SET PROBLEM:
Can you give the records again, starting at the line that contains "genus: Sacciolepis" and ending at the line that contains "genus: Quercus", switching "common name" to "vernacular name" and leaving everything else unchanged?

EXERCISE DATA:
********************

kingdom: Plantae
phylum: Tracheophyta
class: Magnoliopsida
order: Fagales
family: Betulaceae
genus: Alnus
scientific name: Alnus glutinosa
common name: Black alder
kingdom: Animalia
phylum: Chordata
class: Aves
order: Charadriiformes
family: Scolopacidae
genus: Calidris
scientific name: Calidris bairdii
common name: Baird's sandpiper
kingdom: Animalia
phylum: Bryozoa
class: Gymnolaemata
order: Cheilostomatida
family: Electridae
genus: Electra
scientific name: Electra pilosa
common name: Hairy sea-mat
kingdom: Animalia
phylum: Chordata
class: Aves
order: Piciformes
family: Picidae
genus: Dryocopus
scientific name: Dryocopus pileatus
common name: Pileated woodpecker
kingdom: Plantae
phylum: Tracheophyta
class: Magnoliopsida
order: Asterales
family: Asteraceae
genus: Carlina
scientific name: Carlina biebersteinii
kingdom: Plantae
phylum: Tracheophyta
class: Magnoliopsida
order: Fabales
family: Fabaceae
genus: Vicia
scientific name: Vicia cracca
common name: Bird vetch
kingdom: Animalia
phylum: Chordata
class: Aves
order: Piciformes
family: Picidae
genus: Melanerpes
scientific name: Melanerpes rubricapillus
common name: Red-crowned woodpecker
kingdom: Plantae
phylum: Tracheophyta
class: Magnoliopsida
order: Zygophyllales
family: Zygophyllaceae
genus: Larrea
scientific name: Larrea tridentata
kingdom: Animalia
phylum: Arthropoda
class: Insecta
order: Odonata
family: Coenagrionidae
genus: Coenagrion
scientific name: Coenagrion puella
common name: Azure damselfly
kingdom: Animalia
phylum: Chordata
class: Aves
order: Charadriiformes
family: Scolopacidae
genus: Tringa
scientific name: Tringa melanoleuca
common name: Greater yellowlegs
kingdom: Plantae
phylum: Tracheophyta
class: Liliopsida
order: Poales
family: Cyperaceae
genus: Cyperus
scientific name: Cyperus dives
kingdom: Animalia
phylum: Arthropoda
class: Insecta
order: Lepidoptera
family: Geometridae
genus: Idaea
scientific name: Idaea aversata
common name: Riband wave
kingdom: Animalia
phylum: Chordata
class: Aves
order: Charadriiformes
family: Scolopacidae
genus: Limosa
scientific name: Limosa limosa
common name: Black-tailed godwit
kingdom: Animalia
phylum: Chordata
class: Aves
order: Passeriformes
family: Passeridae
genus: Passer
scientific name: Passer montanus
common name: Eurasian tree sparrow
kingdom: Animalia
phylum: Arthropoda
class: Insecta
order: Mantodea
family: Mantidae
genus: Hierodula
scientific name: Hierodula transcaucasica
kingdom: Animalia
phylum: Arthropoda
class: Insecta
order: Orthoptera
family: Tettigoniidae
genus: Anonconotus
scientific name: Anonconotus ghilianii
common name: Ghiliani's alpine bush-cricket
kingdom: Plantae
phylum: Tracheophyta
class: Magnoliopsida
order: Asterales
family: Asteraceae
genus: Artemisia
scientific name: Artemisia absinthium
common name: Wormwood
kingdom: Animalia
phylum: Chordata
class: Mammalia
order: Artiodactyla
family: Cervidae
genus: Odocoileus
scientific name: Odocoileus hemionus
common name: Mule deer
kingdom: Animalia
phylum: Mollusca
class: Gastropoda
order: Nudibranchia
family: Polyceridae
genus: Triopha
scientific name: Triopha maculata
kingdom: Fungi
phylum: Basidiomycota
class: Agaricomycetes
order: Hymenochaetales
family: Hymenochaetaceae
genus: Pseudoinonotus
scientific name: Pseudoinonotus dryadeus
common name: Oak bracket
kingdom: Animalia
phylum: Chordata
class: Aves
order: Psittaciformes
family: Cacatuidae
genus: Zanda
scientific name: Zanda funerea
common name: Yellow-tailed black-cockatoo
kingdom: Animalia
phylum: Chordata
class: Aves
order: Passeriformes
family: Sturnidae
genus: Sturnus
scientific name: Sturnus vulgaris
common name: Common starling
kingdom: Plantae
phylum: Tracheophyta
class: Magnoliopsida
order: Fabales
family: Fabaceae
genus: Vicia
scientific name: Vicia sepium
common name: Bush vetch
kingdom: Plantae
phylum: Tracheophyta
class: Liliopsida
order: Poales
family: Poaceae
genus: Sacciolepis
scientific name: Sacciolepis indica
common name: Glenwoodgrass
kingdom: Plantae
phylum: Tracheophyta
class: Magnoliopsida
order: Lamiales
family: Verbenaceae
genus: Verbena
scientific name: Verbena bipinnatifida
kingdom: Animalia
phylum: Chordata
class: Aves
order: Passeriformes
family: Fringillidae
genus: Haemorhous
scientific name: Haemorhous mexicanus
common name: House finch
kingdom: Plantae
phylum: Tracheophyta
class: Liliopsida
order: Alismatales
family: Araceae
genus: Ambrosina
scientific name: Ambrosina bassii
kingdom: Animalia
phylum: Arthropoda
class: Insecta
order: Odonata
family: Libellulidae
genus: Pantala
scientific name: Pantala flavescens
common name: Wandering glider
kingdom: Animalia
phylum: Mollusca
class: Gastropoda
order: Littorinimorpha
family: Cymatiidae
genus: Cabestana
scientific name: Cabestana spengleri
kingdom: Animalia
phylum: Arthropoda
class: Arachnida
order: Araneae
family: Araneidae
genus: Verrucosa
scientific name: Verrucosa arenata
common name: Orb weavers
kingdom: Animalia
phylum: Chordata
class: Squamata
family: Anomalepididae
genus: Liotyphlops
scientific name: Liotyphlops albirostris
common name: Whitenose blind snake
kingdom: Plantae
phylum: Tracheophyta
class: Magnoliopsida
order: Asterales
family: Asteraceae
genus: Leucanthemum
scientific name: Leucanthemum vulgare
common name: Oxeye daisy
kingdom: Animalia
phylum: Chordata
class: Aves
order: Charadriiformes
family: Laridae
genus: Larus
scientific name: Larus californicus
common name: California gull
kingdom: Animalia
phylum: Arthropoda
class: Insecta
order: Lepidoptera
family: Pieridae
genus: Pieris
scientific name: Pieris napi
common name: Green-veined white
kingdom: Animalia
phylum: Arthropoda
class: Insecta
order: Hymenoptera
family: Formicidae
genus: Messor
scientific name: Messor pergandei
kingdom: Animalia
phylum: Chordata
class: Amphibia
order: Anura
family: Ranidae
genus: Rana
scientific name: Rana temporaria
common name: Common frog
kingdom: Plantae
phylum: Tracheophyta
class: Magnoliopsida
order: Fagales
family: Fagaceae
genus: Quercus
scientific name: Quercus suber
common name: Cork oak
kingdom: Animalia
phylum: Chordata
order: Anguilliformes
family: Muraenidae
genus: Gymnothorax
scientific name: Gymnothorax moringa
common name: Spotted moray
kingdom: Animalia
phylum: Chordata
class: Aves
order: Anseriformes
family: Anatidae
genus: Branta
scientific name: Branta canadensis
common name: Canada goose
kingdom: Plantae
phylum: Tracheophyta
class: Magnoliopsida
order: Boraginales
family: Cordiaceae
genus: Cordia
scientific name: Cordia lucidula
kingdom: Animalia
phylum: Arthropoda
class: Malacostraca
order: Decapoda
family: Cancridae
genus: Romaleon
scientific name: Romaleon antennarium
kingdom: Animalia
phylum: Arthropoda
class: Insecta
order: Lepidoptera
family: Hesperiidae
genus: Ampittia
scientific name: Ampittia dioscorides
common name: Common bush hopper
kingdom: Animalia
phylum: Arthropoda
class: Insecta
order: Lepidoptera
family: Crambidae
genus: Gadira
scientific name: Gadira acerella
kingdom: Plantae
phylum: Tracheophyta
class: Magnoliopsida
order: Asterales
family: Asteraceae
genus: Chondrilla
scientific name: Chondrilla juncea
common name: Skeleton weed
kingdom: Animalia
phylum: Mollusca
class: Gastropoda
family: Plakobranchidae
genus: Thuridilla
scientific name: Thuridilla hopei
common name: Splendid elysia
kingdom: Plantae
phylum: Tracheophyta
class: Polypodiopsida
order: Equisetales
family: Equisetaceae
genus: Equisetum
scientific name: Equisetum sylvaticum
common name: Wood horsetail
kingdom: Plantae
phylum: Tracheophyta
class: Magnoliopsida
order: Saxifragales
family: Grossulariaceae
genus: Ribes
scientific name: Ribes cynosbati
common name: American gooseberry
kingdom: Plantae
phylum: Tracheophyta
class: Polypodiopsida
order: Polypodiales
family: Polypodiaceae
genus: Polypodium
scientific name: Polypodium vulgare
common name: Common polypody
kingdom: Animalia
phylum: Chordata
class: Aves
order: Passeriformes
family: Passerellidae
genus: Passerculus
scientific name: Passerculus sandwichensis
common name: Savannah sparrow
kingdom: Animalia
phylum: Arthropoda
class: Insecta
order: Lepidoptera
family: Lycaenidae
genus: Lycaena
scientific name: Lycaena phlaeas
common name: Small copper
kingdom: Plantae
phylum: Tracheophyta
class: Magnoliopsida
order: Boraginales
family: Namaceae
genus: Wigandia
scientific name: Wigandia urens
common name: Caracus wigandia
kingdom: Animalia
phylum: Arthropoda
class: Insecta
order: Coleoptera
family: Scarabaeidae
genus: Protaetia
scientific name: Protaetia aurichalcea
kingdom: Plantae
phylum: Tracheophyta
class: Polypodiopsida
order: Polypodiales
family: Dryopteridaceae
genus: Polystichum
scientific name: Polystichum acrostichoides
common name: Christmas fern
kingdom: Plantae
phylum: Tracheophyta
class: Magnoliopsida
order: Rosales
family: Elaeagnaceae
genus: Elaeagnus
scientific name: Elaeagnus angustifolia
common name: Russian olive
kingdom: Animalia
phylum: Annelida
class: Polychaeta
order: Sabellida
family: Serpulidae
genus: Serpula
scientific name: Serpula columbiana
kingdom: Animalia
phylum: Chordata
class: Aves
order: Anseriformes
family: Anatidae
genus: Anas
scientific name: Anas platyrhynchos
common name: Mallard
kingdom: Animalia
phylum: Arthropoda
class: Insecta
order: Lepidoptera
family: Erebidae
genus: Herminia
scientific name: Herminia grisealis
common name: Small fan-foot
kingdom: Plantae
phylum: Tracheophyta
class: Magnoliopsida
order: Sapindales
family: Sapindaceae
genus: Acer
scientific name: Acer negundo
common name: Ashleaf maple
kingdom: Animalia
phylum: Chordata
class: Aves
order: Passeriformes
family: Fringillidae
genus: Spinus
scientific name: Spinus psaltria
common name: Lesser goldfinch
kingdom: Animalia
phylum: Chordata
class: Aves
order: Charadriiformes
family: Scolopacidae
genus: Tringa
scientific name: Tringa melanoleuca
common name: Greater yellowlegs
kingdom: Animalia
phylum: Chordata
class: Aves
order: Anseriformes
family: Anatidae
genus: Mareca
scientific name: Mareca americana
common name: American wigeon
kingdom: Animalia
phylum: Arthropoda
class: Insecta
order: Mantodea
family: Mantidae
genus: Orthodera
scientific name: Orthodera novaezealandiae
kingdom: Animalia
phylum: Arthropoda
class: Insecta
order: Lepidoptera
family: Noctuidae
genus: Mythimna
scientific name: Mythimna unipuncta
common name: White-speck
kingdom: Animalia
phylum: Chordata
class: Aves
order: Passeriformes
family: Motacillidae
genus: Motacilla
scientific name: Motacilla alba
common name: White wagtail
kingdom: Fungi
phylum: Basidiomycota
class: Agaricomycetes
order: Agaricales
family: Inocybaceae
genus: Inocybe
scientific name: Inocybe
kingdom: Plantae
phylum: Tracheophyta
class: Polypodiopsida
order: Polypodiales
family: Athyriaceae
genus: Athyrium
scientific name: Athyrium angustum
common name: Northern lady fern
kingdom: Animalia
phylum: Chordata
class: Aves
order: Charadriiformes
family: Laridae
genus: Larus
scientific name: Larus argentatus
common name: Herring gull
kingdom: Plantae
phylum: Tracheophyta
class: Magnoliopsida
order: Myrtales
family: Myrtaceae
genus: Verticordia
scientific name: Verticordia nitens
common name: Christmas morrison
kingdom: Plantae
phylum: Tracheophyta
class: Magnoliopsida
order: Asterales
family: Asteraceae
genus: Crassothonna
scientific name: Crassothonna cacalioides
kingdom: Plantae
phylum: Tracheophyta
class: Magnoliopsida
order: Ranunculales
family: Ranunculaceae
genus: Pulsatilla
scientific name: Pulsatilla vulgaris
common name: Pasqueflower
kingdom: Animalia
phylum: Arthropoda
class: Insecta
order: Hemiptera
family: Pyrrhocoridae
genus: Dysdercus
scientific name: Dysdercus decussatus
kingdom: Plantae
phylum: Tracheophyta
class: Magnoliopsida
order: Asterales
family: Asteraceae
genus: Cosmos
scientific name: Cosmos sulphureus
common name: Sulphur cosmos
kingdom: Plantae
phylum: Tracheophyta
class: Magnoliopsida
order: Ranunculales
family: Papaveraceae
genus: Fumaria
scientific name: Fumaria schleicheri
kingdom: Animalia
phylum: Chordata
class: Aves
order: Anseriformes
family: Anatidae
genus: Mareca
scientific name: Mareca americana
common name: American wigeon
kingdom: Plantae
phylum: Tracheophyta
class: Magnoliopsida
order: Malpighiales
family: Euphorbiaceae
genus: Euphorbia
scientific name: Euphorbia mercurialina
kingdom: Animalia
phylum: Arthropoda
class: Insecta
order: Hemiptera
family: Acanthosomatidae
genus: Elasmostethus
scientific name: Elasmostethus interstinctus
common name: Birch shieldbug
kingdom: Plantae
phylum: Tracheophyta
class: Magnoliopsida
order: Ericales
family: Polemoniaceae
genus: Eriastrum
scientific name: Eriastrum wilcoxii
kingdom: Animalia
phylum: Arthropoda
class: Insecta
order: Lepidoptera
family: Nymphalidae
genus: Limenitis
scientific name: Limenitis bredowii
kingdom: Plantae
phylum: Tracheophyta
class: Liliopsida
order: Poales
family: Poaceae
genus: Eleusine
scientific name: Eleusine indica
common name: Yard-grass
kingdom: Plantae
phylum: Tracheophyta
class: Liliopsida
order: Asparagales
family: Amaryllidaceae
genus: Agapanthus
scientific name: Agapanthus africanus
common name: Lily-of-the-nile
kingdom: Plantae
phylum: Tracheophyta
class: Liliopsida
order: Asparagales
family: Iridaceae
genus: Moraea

********************

SOLVED EXERCISE:
genus: Sacciolepis
scientific name: Sacciolepis indica
vernacular name: Glenwoodgrass
kingdom: Plantae
phylum: Tracheophyta
class: Magnoliopsida
order: Lamiales
family: Verbenaceae
genus: Verbena
scientific name: Verbena bipinnatifida
kingdom: Animalia
phylum: Chordata
class: Aves
order: Passeriformes
family: Fringillidae
genus: Haemorhous
scientific name: Haemorhous mexicanus
vernacular name: House finch
kingdom: Plantae
phylum: Tracheophyta
class: Liliopsida
order: Alismatales
family: Araceae
genus: Ambrosina
scientific name: Ambrosina bassii
kingdom: Animalia
phylum: Arthropoda
class: Insecta
order: Odonata
family: Libellulidae
genus: Pantala
scientific name: Pantala flavescens
vernacular name: Wandering glider
kingdom: Animalia
phylum: Mollusca
class: Gastropoda
order: Littorinimorpha
family: Cymatiidae
genus: Cabestana
scientific name: Cabestana spengleri
kingdom: Animalia
phylum: Arthropoda
class: Arachnida
order: Araneae
family: Araneidae
genus: Verrucosa
scientific name: Verrucosa arenata
vernacular name: Orb weavers
kingdom: Animalia
phylum: Chordata
class: Squamata
family: Anomalepididae
genus: Liotyphlops
scientific name: Liotyphlops albirostris
vernacular name: Whitenose blind snake
kingdom: Plantae
phylum: Tracheophyta
class: Magnoliopsida
order: Asterales
family: Asteraceae
genus: Leucanthemum
scientific name: Leucanthemum vulgare
vernacular name: Oxeye daisy
kingdom: Animalia
phylum: Chordata
class: Aves
order: Charadriiformes
family: Laridae
genus: Larus
scientific name: Larus californicus
vernacular name: California gull
kingdom: Animalia
phylum: Arthropoda
class: Insecta
order: Lepidoptera
family: Pieridae
genus: Pieris
scientific name: Pieris napi
vernacular name: Green-veined white
kingdom: Animalia
phylum: Arthropoda
class: Insecta
order: Hymenoptera
family: Formicidae
genus: Messor
scientific name: Messor pergandei
kingdom: Animalia
phylum: Chordata
class: Amphibia
order: Anura
family: Ranidae
genus: Rana
scientific name: Rana temporaria
vernacular name: Common frog
kingdom: Plantae
phylum: Tracheophyta
class: Magnoliopsida
order: Fagales
family: Fagaceae
genus: Quercus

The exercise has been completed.